2. Phishing-resistant MFA for privileged accounts
For domain admins, cloud-platform owners, and anyone who can move money, push prompts shouldn’t be the only option on the table. FIDO2 hardware keys (YubiKey, Google Titan, SoloKeys) bind the credential to a specific origin. They cannot be spammed because there’s no “approve” button to spam, the user has to physically touch the key, on the right device, in response to a real challenge. If your CFO is on push MFA in 2026, that’s a finding.
3. Risk-based authentication with explicit deny rules
Modern IdPs let you write conditional access policies that deny logins from anonymising infrastructure (Tor exit nodes, residential-proxy IPs commonly seen in stealer-log monetisation, datacentre IPs that don’t belong to your normal vendors). They also let you require step-up authentication when the location, device, or behavioural pattern looks unusual. These rules generate noise during the first month, but they shrink the attacker’s playing field considerably.
4. Rate limiting and lockout on the prompt itself
If your IdP allows it, cap the number of MFA prompts a single account can receive per minute, and lock the account into a brief cool-down after a threshold (e.g., five denials or 10 prompts in ten minutes). The user gets a clear error message instead of an endless flood. Notify the user and security operations when this triggers.

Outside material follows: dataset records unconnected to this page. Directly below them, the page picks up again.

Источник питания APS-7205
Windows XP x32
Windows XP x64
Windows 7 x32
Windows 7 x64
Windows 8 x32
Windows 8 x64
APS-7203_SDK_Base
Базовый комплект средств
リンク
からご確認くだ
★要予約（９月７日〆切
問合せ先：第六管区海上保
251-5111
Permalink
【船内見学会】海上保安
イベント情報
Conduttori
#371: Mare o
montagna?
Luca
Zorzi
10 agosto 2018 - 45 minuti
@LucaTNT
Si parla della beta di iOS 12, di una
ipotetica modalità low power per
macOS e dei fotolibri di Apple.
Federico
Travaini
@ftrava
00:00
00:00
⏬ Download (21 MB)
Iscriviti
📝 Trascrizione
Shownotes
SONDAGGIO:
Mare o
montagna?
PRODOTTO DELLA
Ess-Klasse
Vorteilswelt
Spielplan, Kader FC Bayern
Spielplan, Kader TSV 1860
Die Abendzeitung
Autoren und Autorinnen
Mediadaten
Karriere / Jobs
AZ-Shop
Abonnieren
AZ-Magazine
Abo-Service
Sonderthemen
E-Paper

The training piece that’s actually worth doing
Most security awareness training on MFA fatigue is one slide that says “don’t approve prompts you didn’t initiate.” That works for the people who already know. It does nothing for the user at dinner who’s been getting prompts for an hour.

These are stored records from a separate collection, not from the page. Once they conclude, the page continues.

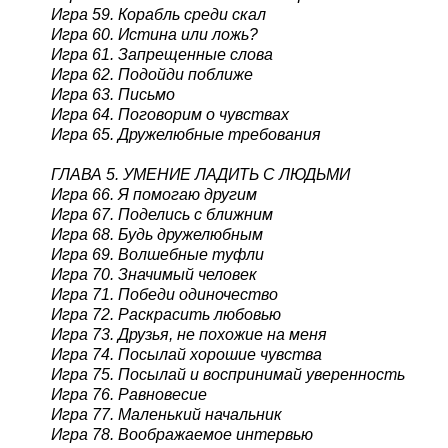
Игра 59. Корабль среди скал
Игра 60. Истина или ложь?
Игра 61. Запрещенные слова
Игра 62. Подойди поближе
Игра 63. Письмо
Игра 64. Поговорим о чувствах
Игра 65. Дружелюбные требования
ГЛАВА 5. УМЕНИЕ ЛАДИТЬ С ЛЮДЬМИ
Игра 66. Я помогаю другим
Игра 67. Поделись с ближним
Игра 68. Будь дружелюбным
Игра 69. Волшебные туфли
Игра 70. Значимый человек
Игра 71. Победи одиночество
Игра 72. Раскрасить любовью
Игра 73. Друзья, не похожие на меня
Игра 74. Посылай хорошие чувства
Игра 75. Посылай и воспринимай уверенность
Игра 76. Равновесие
Игра 77. Маленький начальник
Игра 78. Воображаемое интервью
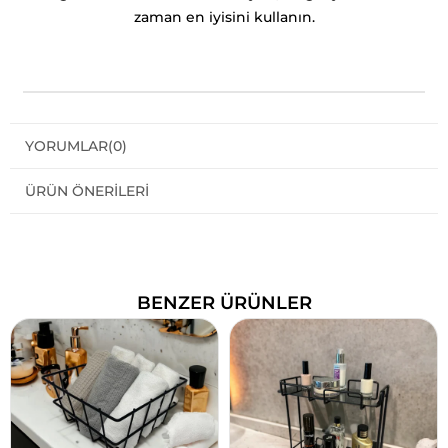
zaman en iyisini kullanın.
YORUMLAR
(0)
ÜRÜN ÖNERILERI
BENZER ÜRÜNLER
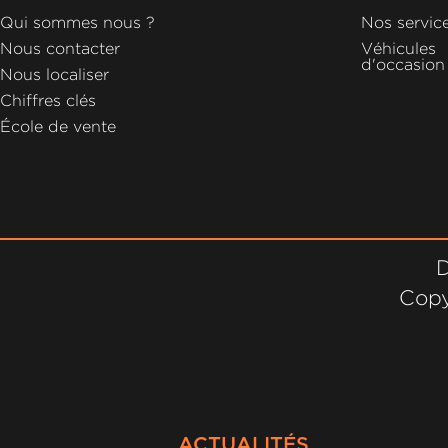
GROUPE
Qui sommes nous ?
Nos servic
MICHEL
Nous contacter
Véhicules
d'occasion
Nous localiser
ACTUALITÉS
Chiffres clés
École de vente
D
Copy
ACTUALITÉS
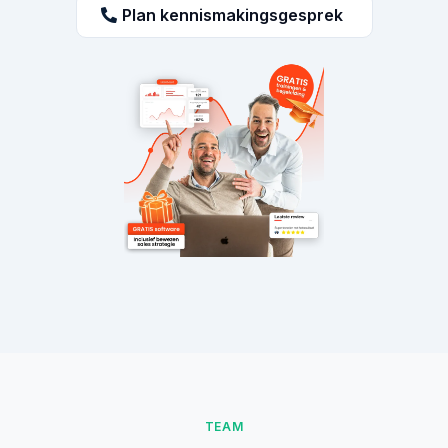
Plan kennismakingsgesprek
TEAM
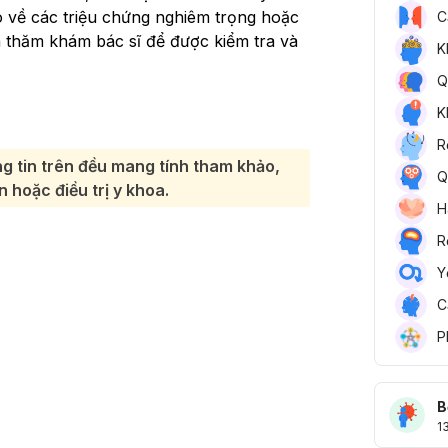
o về các triệu chứng nghiêm trọng hoặc
C
 thăm khám bác sĩ để được kiểm tra và
K
Q
K
R
g tin trên đều mang tính tham khảo,
Q
 hoặc điều trị y khoa.
H
R
Y
C
P
B
1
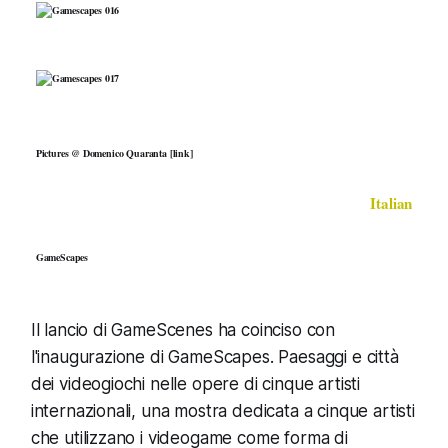
Pictures @ Domenico Quaranta [
link
]
Italian
GameScapes
Il lancio di GameScenes ha coinciso con
l'inaugurazione di GameScapes. Paesaggi e città
dei videogiochi nelle opere di cinque artisti
internazionali, una mostra dedicata a cinque artisti
che utilizzano i videogame come forma di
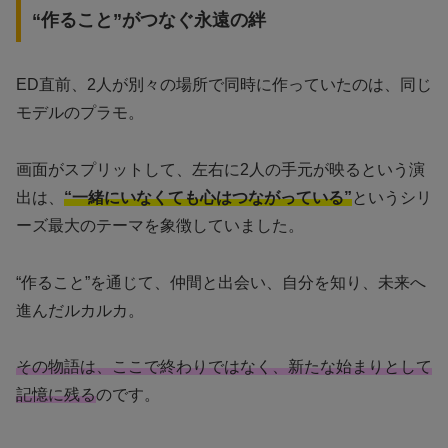
“作ること”がつなぐ永遠の絆
ED直前、2人が別々の場所で同時に作っていたのは、同じ
モデルのプラモ。
画面がスプリットして、左右に2人の手元が映るという演
出は、
“一緒にいなくても心はつながっている”
というシリ
ーズ最大のテーマを象徴していました。
“作ること”を通じて、仲間と出会い、自分を知り、未来へ
進んだルカルカ。
その物語は、ここで終わりではなく、新たな始まりとして
記憶に残る
のです。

What works better is teaching three specific behaviours: (a) deny first, ask later, if a prompt arrives unexpectedly, deny it and report; (b) IT will never call you and ask you to approve a prompt; (c) if prompts keep arriving, that itself is the incident, call the help desk, lock the account, change the password.

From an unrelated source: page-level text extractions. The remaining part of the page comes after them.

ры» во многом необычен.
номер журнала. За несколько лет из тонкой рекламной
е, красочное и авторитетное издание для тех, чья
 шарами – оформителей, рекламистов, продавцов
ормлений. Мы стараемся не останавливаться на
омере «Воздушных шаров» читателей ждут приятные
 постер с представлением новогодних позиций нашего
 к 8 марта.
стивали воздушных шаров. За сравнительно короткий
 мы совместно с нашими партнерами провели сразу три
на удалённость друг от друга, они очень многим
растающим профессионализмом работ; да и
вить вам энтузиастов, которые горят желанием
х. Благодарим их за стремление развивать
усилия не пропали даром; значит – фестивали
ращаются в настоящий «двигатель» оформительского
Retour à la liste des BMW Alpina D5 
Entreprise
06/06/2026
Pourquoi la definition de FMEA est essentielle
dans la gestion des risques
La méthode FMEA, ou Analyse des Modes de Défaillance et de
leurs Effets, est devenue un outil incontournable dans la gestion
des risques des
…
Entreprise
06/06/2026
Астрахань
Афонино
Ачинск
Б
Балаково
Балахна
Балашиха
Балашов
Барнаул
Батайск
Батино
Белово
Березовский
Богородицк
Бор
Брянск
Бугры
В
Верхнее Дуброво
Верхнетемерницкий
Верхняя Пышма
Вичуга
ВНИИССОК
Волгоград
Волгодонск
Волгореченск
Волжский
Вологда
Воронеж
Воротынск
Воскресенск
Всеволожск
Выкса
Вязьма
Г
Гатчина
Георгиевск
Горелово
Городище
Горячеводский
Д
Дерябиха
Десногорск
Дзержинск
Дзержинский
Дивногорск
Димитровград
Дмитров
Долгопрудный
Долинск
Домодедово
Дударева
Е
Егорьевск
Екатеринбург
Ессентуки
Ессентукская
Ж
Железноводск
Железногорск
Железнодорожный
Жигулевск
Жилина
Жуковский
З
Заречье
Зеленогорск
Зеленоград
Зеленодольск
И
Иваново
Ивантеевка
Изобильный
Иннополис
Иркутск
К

Detection that flags fatigue attempts
From the SOC side, the signal is loud once you know what to listen for. A burst of denied MFA challenges within a short window for the same account, especially when the source IP differs from the user’s normal location, is high-fidelity. Alerts on this from Entra ID sign-in logs, Okta system logs, and Duo authentication logs catch most live attempts before the user finally taps approve. If you don’t have this rule yet, write it this week.
Bottom line
MFA fatigue isn’t a story about a flaw in MFA. It’s a story about the gap between “we deployed MFA” and “we deployed MFA correctly.” Number matching, hardware keys for privileged accounts, conditional access, and rate limiting close that gap with no new spend and a few hours of admin time. Worth doing this week, not next quarter.